Cette prudence géopolitique vise à éviter le scénario du pire : une contraction réelle de l’offre mondiale de pétrole, avec le retrait brutal d’un à deux millions de barils par jour — ce que représente la production exportable de l’Iran. «Dans une telle hypothèse, les prix s’envoleraient au-delà de 100 dollars le baril, bouleversant l’équilibre des économies importatrices», estime Rachid Kaouss.
«Mais même en cas de choc, certains garde-fous subsistent. L’OPEP+, emmenée par l’Arabie saoudite et les Émirats, dispose de capacités de réserve pouvant atteindre 5 millions de barils/jour. De quoi, en théorie, compenser une défaillance temporaire de l’Iran», explique, pour sa part, Ahmed Chouati. Le vrai danger serait donc une généralisation du conflit, touchant simultanément plusieurs producteurs majeurs.
Options étroites d’une économie exposée
Dans ce climat de tension, le Maroc dispose de peu de leviers immédiats. A court terme, il peut chercher à diversifier ses fournisseurs, à optimiser la logistique de ses importations, ou à renforcer ses stocks stratégiques. Mais tout cela reste des mesures de gestion, non de transformation.
Le vrai défi est structurel. Il tient à la nécessité d’accélérer la transition énergétique. L’éolien et le solaire — où le Maroc a pris une longueur d’avance en Afrique — doivent passer de vitrines technologiques à piliers économiques. Cela implique des investissements massifs dans le stockage, la flexibilité du réseau, l’électrification des usages et, à terme, la production locale d’hydrogène vert. Mais la transition prend du temps. Et le temps presse.
Le nerf de la guerre
La guerre entre Israël et l’Iran n’est pas (encore) une guerre mondiale de l’énergie. Mais elle en réactive toutes les peurs. Pour les économies dépendantes comme le Maroc, elle rappelle une vérité brutale : sans souveraineté énergétique, il n’y a pas d’autonomie économique.
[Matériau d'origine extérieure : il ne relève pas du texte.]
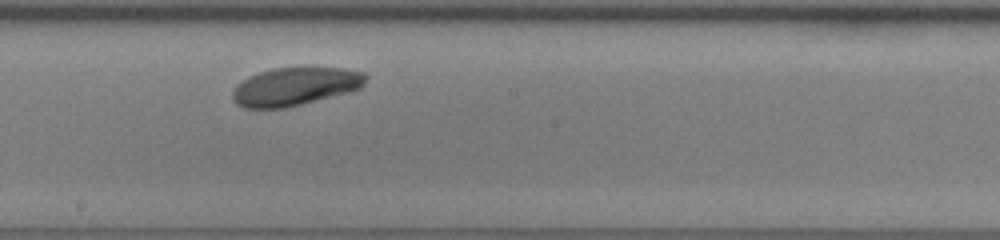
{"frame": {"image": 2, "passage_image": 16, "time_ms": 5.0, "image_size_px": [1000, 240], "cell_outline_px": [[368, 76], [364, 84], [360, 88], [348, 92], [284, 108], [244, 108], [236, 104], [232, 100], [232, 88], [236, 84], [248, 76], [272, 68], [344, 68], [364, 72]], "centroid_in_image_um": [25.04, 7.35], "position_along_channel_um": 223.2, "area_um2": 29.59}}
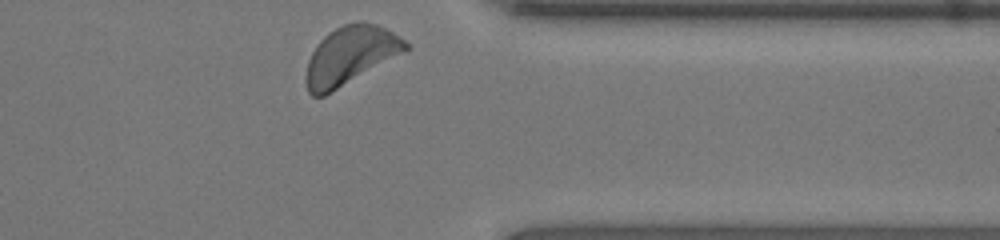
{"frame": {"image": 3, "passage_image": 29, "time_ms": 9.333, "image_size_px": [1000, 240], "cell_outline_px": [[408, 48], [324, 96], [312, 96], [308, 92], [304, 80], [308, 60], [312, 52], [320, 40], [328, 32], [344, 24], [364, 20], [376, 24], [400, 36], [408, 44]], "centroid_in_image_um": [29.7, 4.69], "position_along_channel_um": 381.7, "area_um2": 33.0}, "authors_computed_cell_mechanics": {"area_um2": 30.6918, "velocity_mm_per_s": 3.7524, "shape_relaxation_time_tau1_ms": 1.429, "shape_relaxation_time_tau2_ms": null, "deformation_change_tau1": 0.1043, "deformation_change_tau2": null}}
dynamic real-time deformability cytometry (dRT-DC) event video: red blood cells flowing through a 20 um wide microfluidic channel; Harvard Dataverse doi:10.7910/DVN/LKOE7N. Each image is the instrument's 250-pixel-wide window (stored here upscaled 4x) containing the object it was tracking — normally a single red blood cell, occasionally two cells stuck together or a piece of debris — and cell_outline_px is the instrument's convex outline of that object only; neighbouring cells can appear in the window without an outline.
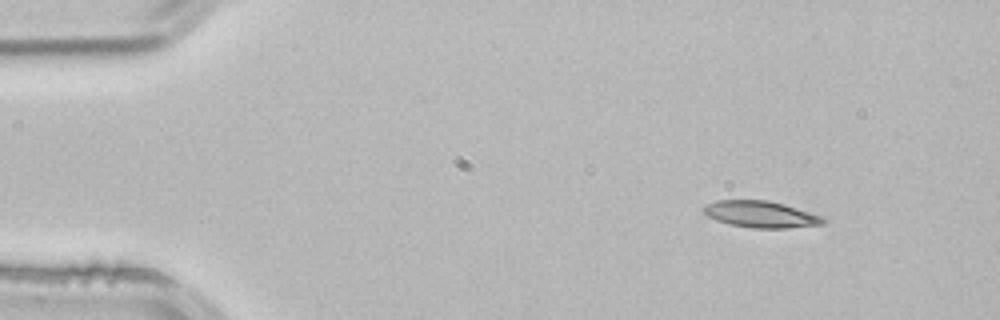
{"species": "common noctule bat (a hibernating species)", "species_latin": "Nyctalus noctula", "temperature_condition": "room temperature", "stored_images_in_passage": 3, "camera_frame_rate_fps": 3000, "um_per_image_px": 0.085, "animal": {"sex": "male", "body_mass_g": 21.5, "forearm_length_mm": 52.0}, "frame": {"image": 1, "passage_image": 1, "time_ms": 0.0, "image_size_px": [1000, 320], "cell_outline_px": [[828, 220], [824, 224], [788, 228], [752, 228], [728, 224], [716, 220], [708, 216], [700, 208], [716, 200], [768, 200], [784, 204], [820, 216]], "centroid_in_image_um": [64.64, 18.22], "position_along_channel_um": 20.4, "area_um2": 18.5}}
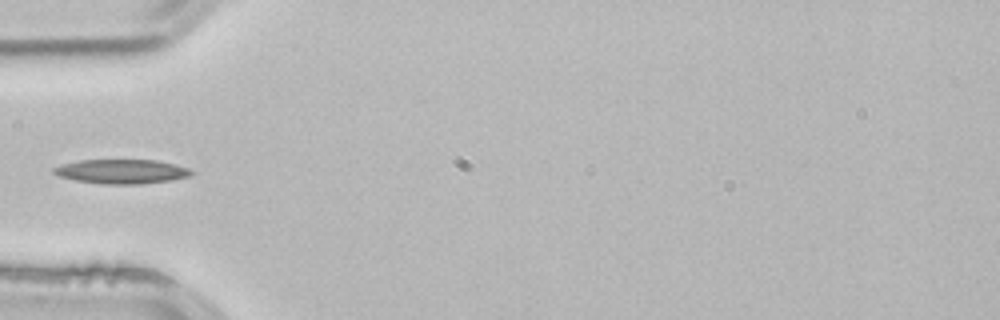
{"frame": {"image": 2, "passage_image": 3, "time_ms": 0.667, "image_size_px": [1000, 320], "cell_outline_px": [[196, 172], [192, 176], [172, 180], [140, 184], [104, 184], [76, 180], [60, 176], [52, 172], [52, 168], [60, 164], [80, 160], [156, 160], [176, 164], [188, 168]], "centroid_in_image_um": [10.38, 14.57], "position_along_channel_um": 74.6, "area_um2": 19.65}}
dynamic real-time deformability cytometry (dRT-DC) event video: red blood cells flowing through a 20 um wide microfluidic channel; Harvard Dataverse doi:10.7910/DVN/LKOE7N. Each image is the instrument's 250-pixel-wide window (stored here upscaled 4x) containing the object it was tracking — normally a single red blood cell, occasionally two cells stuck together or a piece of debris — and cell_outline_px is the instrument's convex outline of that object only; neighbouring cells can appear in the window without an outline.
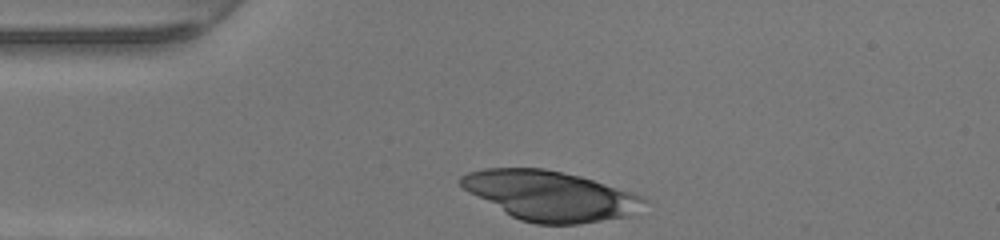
{"species": "human", "species_latin": "Homo sapiens", "temperature_condition": "warm", "stored_images_in_passage": 28, "camera_frame_rate_fps": 3000, "um_per_image_px": 0.085, "donor": {"sex": "female"}, "frame": {"image": 1, "passage_image": 1, "time_ms": 0.0, "image_size_px": [1000, 240], "cell_outline_px": [[648, 200], [632, 216], [580, 224], [536, 224], [520, 220], [512, 216], [468, 192], [460, 184], [460, 176], [468, 172], [484, 168], [544, 168], [580, 176], [632, 192], [644, 196]], "centroid_in_image_um": [46.8, 16.64], "position_along_channel_um": 38.2, "area_um2": 52.94}}
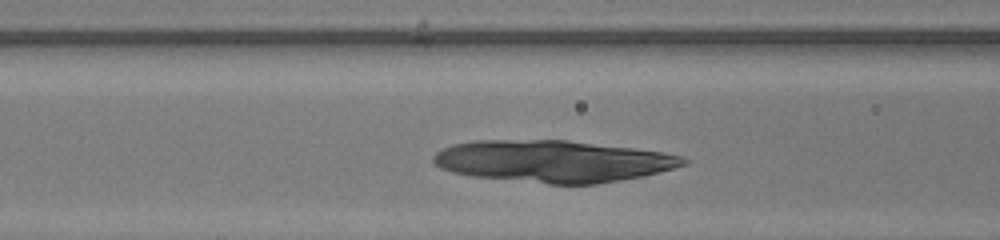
{"frame": {"image": 2, "passage_image": 9, "time_ms": 2.667, "image_size_px": [1000, 240], "cell_outline_px": [[688, 164], [660, 172], [620, 180], [596, 184], [548, 184], [472, 176], [452, 172], [440, 168], [432, 160], [432, 156], [436, 152], [452, 144], [476, 140], [568, 140], [664, 152], [680, 156], [688, 160]], "centroid_in_image_um": [46.99, 13.7], "position_along_channel_um": 119.6, "area_um2": 60.98}}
Ce n’est pas seulement une question de prix, mais de sécurité nationale. Car à chaque fois que le baril grimpe, ce sont les équilibres sociaux, les équations budgétaires et la paix intérieure qui vacillent. Le Maroc, comme tant d’autres, navigue en eaux troubles. La seule boussole fiable, c’est l’anticipation. Et l’urgence d’un modèle énergétique enfin performant.